### What you need to do
Every record must be given again word for word; no picture belongs in the copy.

++++

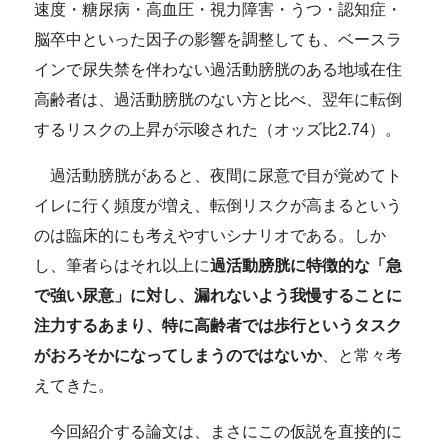
速度・糖尿病・高血圧・視力障害・うつ・認知症・
脳卒中といった因子の影響を調整しても、ベースラ
インで尿失禁を伴わない過活動膀胱のある地域在住
高齢者は、過活動膀胱のない方と比べ、翌年に転倒
するリスクの上昇が示唆された（オッズ比2.74）。
過活動膀胱があると、夜間に尿意で目が覚めてト
イレに行く頻度が増え、転倒リスクが高まるという
のは臨床的にも考えやすいシナリオである。しか
し、筆者らはそれ以上に
過活動膀胱に特徴的な「急
で強い尿意」に対し、漏れないよう我慢することに
注力するあまり、特に高齢者では歩行というタスク
がおろそかになってしまうのではないか
、と常々考
えてきた。
今回紹介する論文は、まさにこの仮説を直接的に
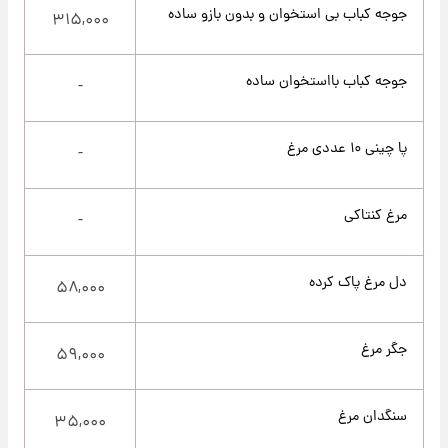
جوجه کباب بی استخوان و بدون بازو ساده
۳۱۵,۰۰۰
جوجه کباب بااستخوان ساده
-
پا چینی ۱۰ عددی مرغ
-
مرغ کنتاکی
-
دل مرغ پاک کرده
۵۸,۰۰۰
جگر مرغ
۵۹,۰۰۰
سنگدان مرغ
۳۵,۰۰۰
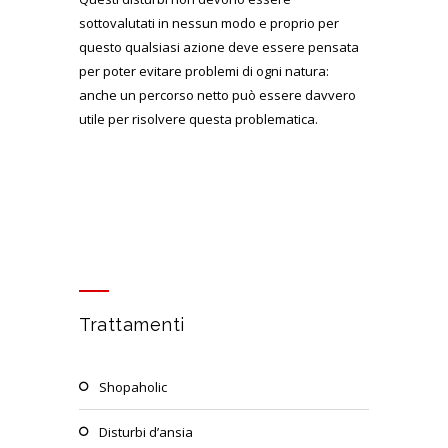
sottovalutati in nessun modo e proprio per
questo qualsiasi azione deve essere pensata
per poter evitare problemi di ogni natura:
anche un percorso netto può essere davvero
utile per risolvere questa problematica.
Trattamenti
shopaholic
disturbi d’ansia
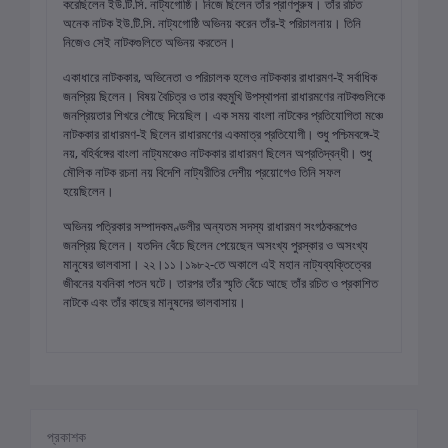
করেছিলেন ইউ.টি.সি. নাট্যগোষ্ঠি। নিজে ছিলেন তাঁর প্রাণপুরুষ। তাঁর রচিত
অনেক নাটক ইউ.টি.সি. নাট্যগোষ্ঠি অভিনয় করেন তাঁর-ই পরিচালনায়। তিনি
নিজেও সেই নাটকগুলিতে অভিনয় করতেন।
একাধারে নাটককার, অভিনেতা ও পরিচালক হলেও নাটককার রাধারমণ-ই সর্বাধিক
জনপ্রিয় ছিলেন। বিষয় বৈচিত্র ও তার বহুমুখি উপস্থাপনা রাধারমণের নাটকগুলিকে
জনপ্রিয়তার শিখরে পৌছে দিয়েছিল। এক সময় বাংলা নাটকের প্রতিযোগিতা মঞ্চে
নাটককার রাধারমণ-ই ছিলেন রাধারমণের একমাত্র প্রতিযোগী। শুধু পশ্চিমবঙ্গে-ই
নয়, বহির্বঙ্গের বাংলা নাট্যমঞ্চেও নাটককার রাধারমণ ছিলেন অপ্রতিদ্বন্ধী। শুধু
মৌলিক নাটক রচনা নয় বিদেশি নাট্যরীতির দেশীয় প্রয়োগেও তিনি সফল
হয়েছিলেন।
অভিনয় পত্রিকার সম্পাদকমণ্ডলীর অন্যতম সদস্য রাধারমণ সংগঠকরূপেও
জনপ্রিয় ছিলেন। যতদিন বেঁচে ছিলেন পেয়েছেন অসংখ্য পুরস্কার ও অসংখ্য
মানুষের ভালবাসা। ২২।১১।১৯৮২-তে অকালে এই মহান নাট্যব্যক্তিত্বের
জীবনের যবনিকা পতন ঘটে। তারপর তাঁর স্মৃতি বেঁচে আছে তাঁর রচিত ও প্রকাশিত
নাটকে এবং তাঁর কাছের মানুষদের ভালবাসায়।
প্রকাশক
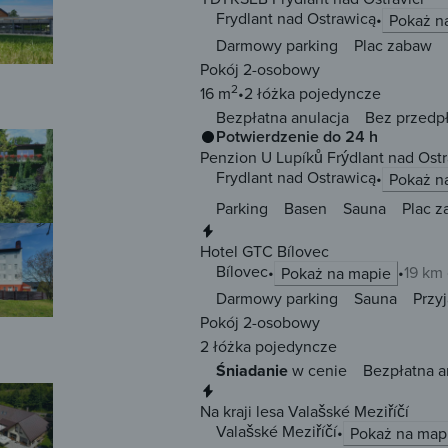
Frydlant nad Ostrawicą
Pokaż n
Darmowy parking
Plac zabaw
Pokój 2-osobowy
2
16 m
2 łóżka
pojedyncze
Bezpłatna anulacja
Bez przedp
Potwierdzenie do 24 h
Penzion U Lupíků Frýdlant nad Ostr
Frydlant nad Ostrawicą
Pokaż n
Parking
Basen
Sauna
Plac 
Natychmiastowa rezerwacja
Hotel GTC Bílovec
Bílovec
19 km
Pokaż na mapie
Darmowy parking
Sauna
Przy
Pokój 2-osobowy
2 łóżka
pojedyncze
Śniadanie
w cenie
Bezpłatna a
Natychmiastowa rezerwacja
Na kraji lesa Valašské Meziříčí
Valašské Meziříčí
Pokaż na map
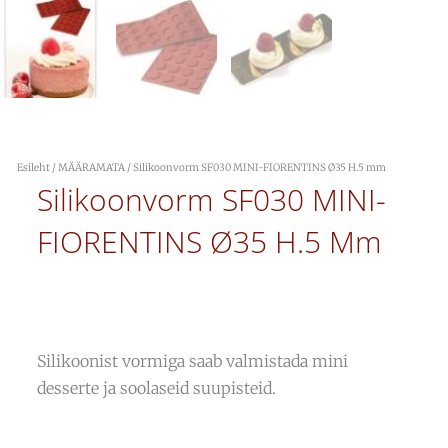
Esileht
/
MÄÄRAMATA
/ Silikoonvorm SF030 MINI-FIORENTINS Ø35 H.5 mm
Silikoonvorm SF030 MINI-
FIORENTINS Ø35 H.5 Mm
Silikoonist vormiga saab valmistada mini
desserte ja soolaseid suupisteid.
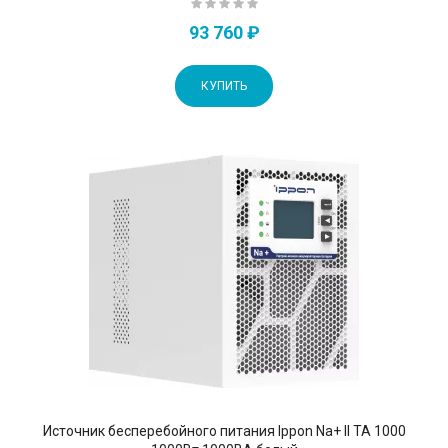
93 760 ₽
КУПИТЬ
Источник бесперебойного питания Ippon Na+ II TA 1000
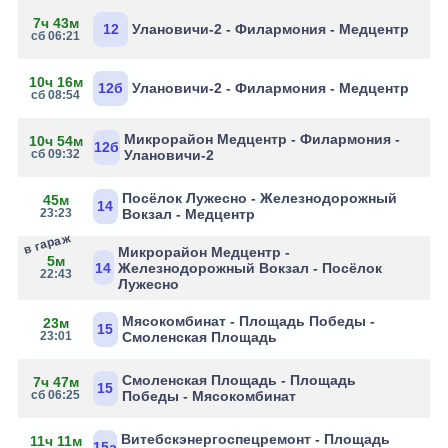
7ч 43м
12
Улановичи-2 - Филармония - Медцентр
сб 06:21
10ч 16м
12б
Улановичи-2 - Филармония - Медцентр
сб 08:54
Микрорайон Медцентр - Филармония -
10ч 54м
12б
сб 09:32
Улановичи-2
Посёлок Лужесно - Железнодорожный
45м
14
23:23
Вокзал - Медцентр
в гараж
Микрорайон Медцентр -
5м
14
Железнодорожный Вокзал - Посёлок
22:43
Лужесно
Мясокомбинат - Площадь Победы -
23м
15
23:01
Смоленская Площадь
Смоленская Площадь - Площадь
7ч 47м
15
сб 06:25
Победы - Мясокомбинат
Витебскэнергоспецремонт - Площадь
11ч 11м
15а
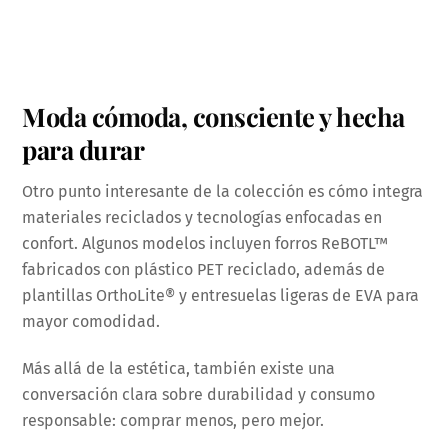
Moda cómoda, consciente y hecha
para durar
Otro punto interesante de la colección es cómo integra
materiales reciclados y tecnologías enfocadas en
confort. Algunos modelos incluyen forros ReBOTL™
fabricados con plástico PET reciclado, además de
plantillas OrthoLite® y entresuelas ligeras de EVA para
mayor comodidad.
Más allá de la estética, también existe una
conversación clara sobre durabilidad y consumo
responsable: comprar menos, pero mejor.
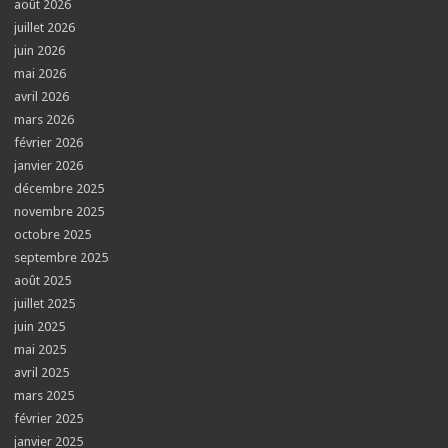
août 2026
juillet 2026
juin 2026
mai 2026
avril 2026
mars 2026
février 2026
janvier 2026
décembre 2025
novembre 2025
octobre 2025
septembre 2025
août 2025
juillet 2025
juin 2025
mai 2025
avril 2025
mars 2025
février 2025
janvier 2025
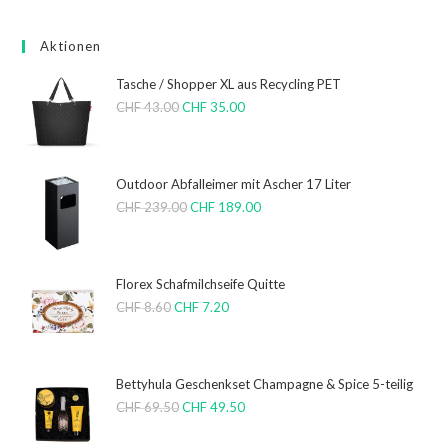
Aktionen
Tasche / Shopper XL aus Recycling PET
CHF
43.00
CHF
35.00
Outdoor Abfalleimer mit Ascher 17 Liter
CHF
239.00
CHF
189.00
Florex Schafmilchseife Quitte
CHF
8.60
CHF
7.20
Bettyhula Geschenkset Champagne & Spice 5-teilig
CHF
69.50
CHF
49.50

++++

### Solution to this exercise
速度・糖尿病・高血圧・視力障害・うつ・認知症・
脳卒中といった因子の影響を調整しても、ベースラ
インで尿失禁を伴わない過活動膀胱のある地域在住
高齢者は、過活動膀胱のない方と比べ、翌年に転倒
するリスクの上昇が示唆された（オッズ比2.74）。
過活動膀胱があると、夜間に尿意で目が覚めてト
イレに行く頻度が増え、転倒リスクが高まるという
のは臨床的にも考えやすいシナリオである。しか
し、筆者らはそれ以上に
過活動膀胱に特徴的な「急
で強い尿意」に対し、漏れないよう我慢することに
注力するあまり、特に高齢者では歩行というタスク
がおろそかになってしまうのではないか
、と常々考
えてきた。
今回紹介する論文は、まさにこの仮説を直接的に
جوجه کباب بی استخوان و بدون بازو ساده
۳۱۵,۰۰۰
جوجه کباب بااستخوان ساده
-
پا چینی ۱۰ عددی مرغ
-
مرغ کنتاکی
-
دل مرغ پاک کرده
۵۸,۰۰۰
جگر مرغ
۵۹,۰۰۰
سنگدان مرغ
۳۵,۰۰۰
sottovalutati in nessun modo e proprio per
questo qualsiasi azione deve essere pensata
per poter evitare problemi di ogni natura:
anche un percorso netto può essere davvero
utile per risolvere questa problematica.
Trattamenti
shopaholic
disturbi d’ansia
করেছিলেন ইউ.টি.সি. নাট্যগোষ্ঠি। নিজে ছিলেন তাঁর প্রাণপুরুষ। তাঁর রচিত
অনেক নাটক ইউ.টি.সি. নাট্যগোষ্ঠি অভিনয় করেন তাঁর-ই পরিচালনায়। তিনি
নিজেও সেই নাটকগুলিতে অভিনয় করতেন।
একাধারে নাটককার, অভিনেতা ও পরিচালক হলেও নাটককার রাধারমণ-ই সর্বাধিক
জনপ্রিয় ছিলেন। বিষয় বৈচিত্র ও তার বহুমুখি উপস্থাপনা রাধারমণের নাটকগুলিকে
জনপ্রিয়তার শিখরে পৌছে দিয়েছিল। এক সময় বাংলা নাটকের প্রতিযোগিতা মঞ্চে
নাটককার রাধারমণ-ই ছিলেন রাধারমণের একমাত্র প্রতিযোগী। শুধু পশ্চিমবঙ্গে-ই
নয়, বহির্বঙ্গের বাংলা নাট্যমঞ্চেও নাটককার রাধারমণ ছিলেন অপ্রতিদ্বন্ধী। শুধু
মৌলিক নাটক রচনা নয় বিদেশি নাট্যরীতির দেশীয় প্রয়োগেও তিনি সফল
হয়েছিলেন।
অভিনয় পত্রিকার সম্পাদকমণ্ডলীর অন্যতম সদস্য রাধারমণ সংগঠকরূপেও
জনপ্রিয় ছিলেন। যতদিন বেঁচে ছিলেন পেয়েছেন অসংখ্য পুরস্কার ও অসংখ্য
মানুষের ভালবাসা। ২২।১১।১৯৮২-তে অকালে এই মহান নাট্যব্যক্তিত্বের
জীবনের যবনিকা পতন ঘটে। তারপর তাঁর স্মৃতি বেঁচে আছে তাঁর রচিত ও প্রকাশিত
নাটকে এবং তাঁর কাছের মানুষদের ভালবাসায়।
প্রকাশক
Frydlant nad Ostrawicą
Pokaż n
Darmowy parking
Plac zabaw
Pokój 2-osobowy
2
16 m
2 łóżka
pojedyncze
Bezpłatna anulacja
Bez przedp
Potwierdzenie do 24 h
Penzion U Lupíků Frýdlant nad Ostr
Frydlant nad Ostrawicą
Pokaż n
Parking
Basen
Sauna
Plac 
Natychmiastowa rezerwacja
Hotel GTC Bílovec
Bílovec
19 km
Pokaż na mapie
Darmowy parking
Sauna
Przy
Pokój 2-osobowy
2 łóżka
pojedyncze
Śniadanie
w cenie
Bezpłatna a
Natychmiastowa rezerwacja
Na kraji lesa Valašské Meziříčí
Valašské Meziříčí
Pokaż na map
Esileht
/
MÄÄRAMATA
/ Silikoonvorm SF030 MINI-FIORENTINS Ø35 H.5 mm
Silikoonvorm SF030 MINI-
FIORENTINS Ø35 H.5 Mm
Silikoonist vormiga saab valmistada mini
desserte ja soolaseid suupisteid.
93 760 ₽
КУПИТЬ
Источник бесперебойного питания Ippon Na+ II TA 1000
7ч 43м
12
Улановичи-2 - Филармония - Медцентр
сб 06:21
10ч 16м
12б
Улановичи-2 - Филармония - Медцентр
сб 08:54
Микрорайон Медцентр - Филармония -
10ч 54м
12б
сб 09:32
Улановичи-2
Посёлок Лужесно - Железнодорожный
45м
14
23:23
Вокзал - Медцентр
в гараж
Микрорайон Медцентр -
5м
14
Железнодорожный Вокзал - Посёлок
22:43
Лужесно
Мясокомбинат - Площадь Победы -
23м
15
23:01
Смоленская Площадь
Смоленская Площадь - Площадь
7ч 47м
15
сб 06:25
Победы - Мясокомбинат
Витебскэнергоспецремонт - Площадь
11ч 11м
15а
Moda cómoda, consciente y hecha
para durar
Otro punto interesante de la colección es cómo integra
materiales reciclados y tecnologías enfocadas en
confort. Algunos modelos incluyen forros ReBOTL™
fabricados con plástico PET reciclado, además de
plantillas OrthoLite® y entresuelas ligeras de EVA para
mayor comodidad.
Más allá de la estética, también existe una
conversación clara sobre durabilidad y consumo
responsable: comprar menos, pero mejor.
août 2026
juillet 2026
juin 2026
mai 2026
avril 2026
mars 2026
février 2026
janvier 2026
décembre 2025
novembre 2025
octobre 2025
septembre 2025
août 2025
juillet 2025
juin 2025
mai 2025
avril 2025
mars 2025
février 2025
janvier 2025
Aktionen
Tasche / Shopper XL aus Recycling PET
CHF
43.00
CHF
35.00
Outdoor Abfalleimer mit Ascher 17 Liter
CHF
239.00
CHF
189.00
Florex Schafmilchseife Quitte
CHF
8.60
CHF
7.20
Bettyhula Geschenkset Champagne & Spice 5-teilig
CHF
69.50
CHF
49.50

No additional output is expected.